According to the National Right to Read Foundation:
Regie Routman reiterates approvingly the principles that undergird WL reading teaching. According to Routman,
(1) "Literacy acquisition is a natural process." Thus, the operative "conditions" in children's acquisition of speech, and in their learning to read, supposedly are identical in nature.
(2) Illiterate children have "much knowledge about literacy" because they have acquired speaking ability.
(3) The "optimal" WL reading instruction program encourages students' "risk taking" when reading. Therefore, students' adding, omitting, and substituting words and meanings when reading, and guessing at word identities through the application of sentence context cues, are fostered and cherished in WL classrooms.
"Guided reading" and Reading Recovery are well-know proxies for whole language instruction, and they form the basis of reading instruction in SBISD. A casual survey of our district's elementary school websites will reveal the extent to which these programs are emphasized.
Here's a suggestion: do an Amazon.com search for "whole language" and have a look at the 400+ results--I think the latest is from 2005. From a eyeball check it looks like those that support WL outnumber those critical by at least 3 to 1. (And that's not even counting all the titles for Reading Recovery and guided reading.)
"Everyone knows memorizing whole words doesn't work"? That's simply not true.
Posted by: Jeff at April 7, 2006 11:01 AM
jpe, you asked, "Why on earth would whole-language proponents be so intense about the topic? How did it start?"
I've thought about this a lot, and the best I can come up with is my own theory of "opposition by political induction". In electrostatics when a charge is given to one object, the opposite charge can be "induced" on a nearby object, for example when a cloud obtains a negative charge in a thunderstorm, a positive charge is induced in the ground, with well-known results.
Since the debate is so free of good reasoning on the WL side, I can only speculate that the WL advocacy is a politically induced opposition to "the Establishment". Of course what's so insane about their position is that high literacy (and the good reasoning that follows) can and should be as potent a weapon for the Left as for the Right.
Indeed, E.D. Hirsch (though no friend to the progressives) made a lasting point with me in his intro to The Schools We Need when he noted Antonio Gramsci's antipathy toward the "naturalistic" methods taking hold in the early 1900's. Hirsch: "[Gramsci thought] the oppressed class should be taught to master the tools of power and authority--the ability to read, write, and communicate--and to gain enough traditional knowledge to understand the worlds of nature and culture surrounding them."
I'm obviously no friend to Marxist theory of any stripe, but Gramsci's point holds: the tools of learning are really apolitical.
But obviously the reading wars are hyper-political, and it's very depressing.

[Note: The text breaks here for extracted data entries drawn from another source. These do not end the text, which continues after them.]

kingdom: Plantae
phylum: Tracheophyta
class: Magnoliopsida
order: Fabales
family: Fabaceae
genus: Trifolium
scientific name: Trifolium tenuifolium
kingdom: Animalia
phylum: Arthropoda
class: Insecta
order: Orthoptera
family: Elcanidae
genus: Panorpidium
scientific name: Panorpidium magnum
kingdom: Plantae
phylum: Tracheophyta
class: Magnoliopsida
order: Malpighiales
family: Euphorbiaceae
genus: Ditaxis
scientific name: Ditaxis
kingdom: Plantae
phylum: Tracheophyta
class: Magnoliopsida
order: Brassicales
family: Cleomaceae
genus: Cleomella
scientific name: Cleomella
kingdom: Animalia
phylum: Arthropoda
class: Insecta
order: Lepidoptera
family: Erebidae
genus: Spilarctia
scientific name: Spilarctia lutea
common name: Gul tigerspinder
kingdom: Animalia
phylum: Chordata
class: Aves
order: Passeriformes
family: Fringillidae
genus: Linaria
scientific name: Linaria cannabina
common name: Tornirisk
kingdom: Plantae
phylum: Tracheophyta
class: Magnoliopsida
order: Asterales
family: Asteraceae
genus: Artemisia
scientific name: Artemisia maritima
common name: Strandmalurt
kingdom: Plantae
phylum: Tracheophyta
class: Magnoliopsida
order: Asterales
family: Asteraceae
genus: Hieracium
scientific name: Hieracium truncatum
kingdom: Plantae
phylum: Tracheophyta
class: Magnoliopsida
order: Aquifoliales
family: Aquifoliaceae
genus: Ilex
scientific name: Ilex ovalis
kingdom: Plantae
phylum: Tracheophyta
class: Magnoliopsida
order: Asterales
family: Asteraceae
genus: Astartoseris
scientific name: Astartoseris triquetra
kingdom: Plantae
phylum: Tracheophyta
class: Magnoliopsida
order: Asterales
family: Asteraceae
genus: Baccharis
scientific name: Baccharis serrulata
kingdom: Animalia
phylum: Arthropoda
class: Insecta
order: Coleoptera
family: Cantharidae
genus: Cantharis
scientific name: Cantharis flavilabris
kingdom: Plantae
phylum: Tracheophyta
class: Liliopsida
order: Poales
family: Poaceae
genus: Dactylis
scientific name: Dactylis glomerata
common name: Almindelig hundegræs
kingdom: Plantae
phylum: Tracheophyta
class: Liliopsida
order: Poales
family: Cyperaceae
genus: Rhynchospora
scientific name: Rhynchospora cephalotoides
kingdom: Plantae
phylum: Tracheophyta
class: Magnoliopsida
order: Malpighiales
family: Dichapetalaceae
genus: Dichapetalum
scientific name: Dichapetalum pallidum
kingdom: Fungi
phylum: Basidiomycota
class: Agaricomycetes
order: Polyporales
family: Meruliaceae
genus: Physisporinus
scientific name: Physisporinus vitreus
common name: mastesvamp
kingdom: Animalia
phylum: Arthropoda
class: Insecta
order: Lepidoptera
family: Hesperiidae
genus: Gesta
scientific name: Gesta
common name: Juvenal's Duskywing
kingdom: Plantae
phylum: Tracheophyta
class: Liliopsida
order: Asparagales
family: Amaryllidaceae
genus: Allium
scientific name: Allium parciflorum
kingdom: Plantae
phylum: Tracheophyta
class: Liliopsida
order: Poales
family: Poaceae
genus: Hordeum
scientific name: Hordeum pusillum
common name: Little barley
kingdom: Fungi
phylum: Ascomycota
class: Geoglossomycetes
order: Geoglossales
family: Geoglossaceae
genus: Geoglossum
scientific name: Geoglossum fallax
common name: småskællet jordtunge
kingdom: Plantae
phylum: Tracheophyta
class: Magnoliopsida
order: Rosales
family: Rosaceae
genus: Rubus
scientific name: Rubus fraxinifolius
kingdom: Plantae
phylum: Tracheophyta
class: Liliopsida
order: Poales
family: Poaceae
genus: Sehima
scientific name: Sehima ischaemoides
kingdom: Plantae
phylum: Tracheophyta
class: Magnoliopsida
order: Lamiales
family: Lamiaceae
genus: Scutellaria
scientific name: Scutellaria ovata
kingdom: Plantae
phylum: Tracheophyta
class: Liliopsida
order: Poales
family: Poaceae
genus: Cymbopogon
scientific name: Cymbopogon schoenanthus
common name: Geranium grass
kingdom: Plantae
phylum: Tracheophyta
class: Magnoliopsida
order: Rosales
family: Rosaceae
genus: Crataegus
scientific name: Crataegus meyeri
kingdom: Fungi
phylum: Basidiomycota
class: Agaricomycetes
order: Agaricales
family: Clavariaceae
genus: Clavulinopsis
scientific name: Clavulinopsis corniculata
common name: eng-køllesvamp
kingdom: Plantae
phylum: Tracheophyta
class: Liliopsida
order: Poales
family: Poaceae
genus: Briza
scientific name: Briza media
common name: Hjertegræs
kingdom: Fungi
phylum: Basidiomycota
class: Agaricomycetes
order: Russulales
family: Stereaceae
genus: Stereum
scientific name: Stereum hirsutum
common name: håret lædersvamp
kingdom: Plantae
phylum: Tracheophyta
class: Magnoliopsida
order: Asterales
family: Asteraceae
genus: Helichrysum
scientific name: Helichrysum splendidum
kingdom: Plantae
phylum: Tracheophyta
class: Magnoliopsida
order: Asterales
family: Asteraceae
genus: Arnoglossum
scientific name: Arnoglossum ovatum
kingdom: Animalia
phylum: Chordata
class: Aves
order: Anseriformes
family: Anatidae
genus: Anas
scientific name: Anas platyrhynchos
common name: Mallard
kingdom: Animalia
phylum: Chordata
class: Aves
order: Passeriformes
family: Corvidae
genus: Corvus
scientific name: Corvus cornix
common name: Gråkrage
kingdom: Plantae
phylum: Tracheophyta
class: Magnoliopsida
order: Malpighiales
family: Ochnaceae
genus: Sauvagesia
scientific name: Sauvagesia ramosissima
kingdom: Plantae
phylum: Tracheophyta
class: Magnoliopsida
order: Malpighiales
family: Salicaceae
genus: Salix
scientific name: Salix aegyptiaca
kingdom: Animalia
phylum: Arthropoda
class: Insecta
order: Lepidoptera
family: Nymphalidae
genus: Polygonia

Posted by: Jeff at April 7, 2006 11:27 AM
That sounds right to me. Thanks, Jeff. (and kudos on the casual Gramsci reference! You don't get to do that everyday)
Posted by: jpe at April 7, 2006 03:38 PM
Re Gramsci: That's pushing the outside of the envelope, for me.
Posted by: Jeff at April 7, 2006 08:19 PM
Whole Language, as articulated by its founders (Ken Goodman et al), was a political enterprise from the outset. See article by Groff in the Comment section: http://instructivist.blogspot.com/2006/02/revised-whole-language-golf.html
Posted by: instructivist at April 14, 2006 09:56 AM
Thanks for the link--I'll reply in more depth later, but that reminds me of a book I found at the local used book story. The title was "Critical Pedagogy: Notes From the Real World". Critical pedagogy, yeah right.